Pour Waajid, si le problème de drogue est aujourd’hui out of control, c’est le résultat d’une incompétence à plusieurs niveaux. D’abord les victimes elles-mêmes qui sont, selon lui, responsables de cette situation. “On pense toujours que ça arrive aux autres et pas à nous. On croit aussi qu’on est assez fort et qu’on peut tout contrôler mais ce n’est pas le cas”. Les parents ont aussi leur part de responsabilité pour accorder peu de temps à leurs enfants. Les valeurs disparaissent aussi bien que l’interaction.“Ils pensent aux besoins matériels au détriment de la famille”.

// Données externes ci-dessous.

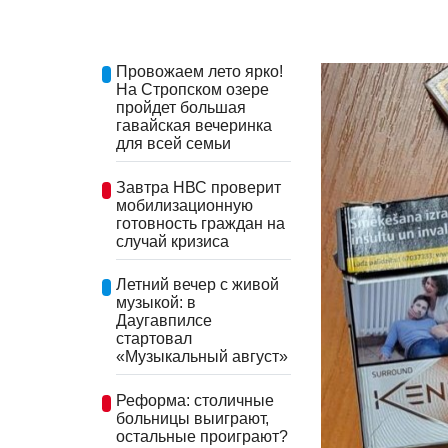
Провожаем лето ярко!
На Стропском озере
пройдет большая
гавайская вечеринка
для всей семьи
Завтра НВС проверит
мобилизационную
готовность граждан на
случай кризиса
Летний вечер с живой
музыкой: в
Даугавпилсе
стартовал
«Музыкальный август»
Реформа: столичные
больницы выиграют,
остальные проиграют?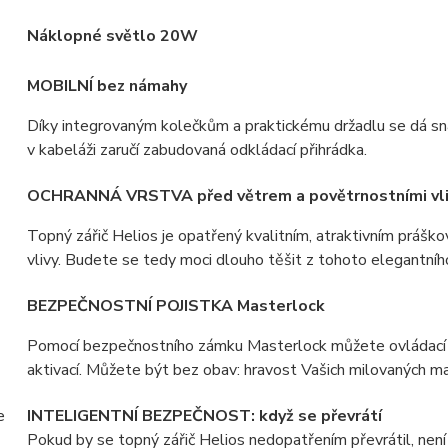
Náklopné světlo 20W
MOBILNÍ bez námahy
Díky integrovaným kolečkům a praktickému držadlu se dá sn
v kabeláži zaručí zabudovaná odkládací přihrádka.
OCHRANNÁ VRSTVA před větrem a povětrnostními vli
Topný zářič Helios je opatřený kvalitním, atraktivním práško
vlivy. Budete se tedy moci dlouho těšit z tohoto elegantního
BEZPEČNOSTNÍ POJISTKA Masterlock
Pomocí bezpečnostního zámku Masterlock můžete ovládací p
aktivací. Můžete být bez obav: hravost Vašich milovaných ma
INTELIGENTNÍ BEZPEČNOST: když se převrátí
Pokud by se topný zářič Helios nedopatřením převrátil, nen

Le fautif principal, selon cet habitant de Médine Camp de Masque, n’est autre que le gouvernement. Il ne digère pas l’idée qu’aucun plan d’action n’a été mis en place devant l’urgence de la situation.“Pour faire croire que tout va bien dans le meilleur des mondes, on cache la vérité et on fait semblant que les quelques victimes sont des exceptions. Si l’État persiste sur cette voie, l’avenir du pays sera menacé. Lorsqu’il se décidera enfin à agir, il sera déjà trop tard”.
Pour Rick, Mégane, Waajid, Enrico et Keshav, il est clair que “la drogue ne va pas disparaître. On la voit et on la touche de très près tous les jours. Il faut impérativement que ce dossier soit traité en priorité et en toute urgence, surtout qu’il est question d’enfants et de jeunes”.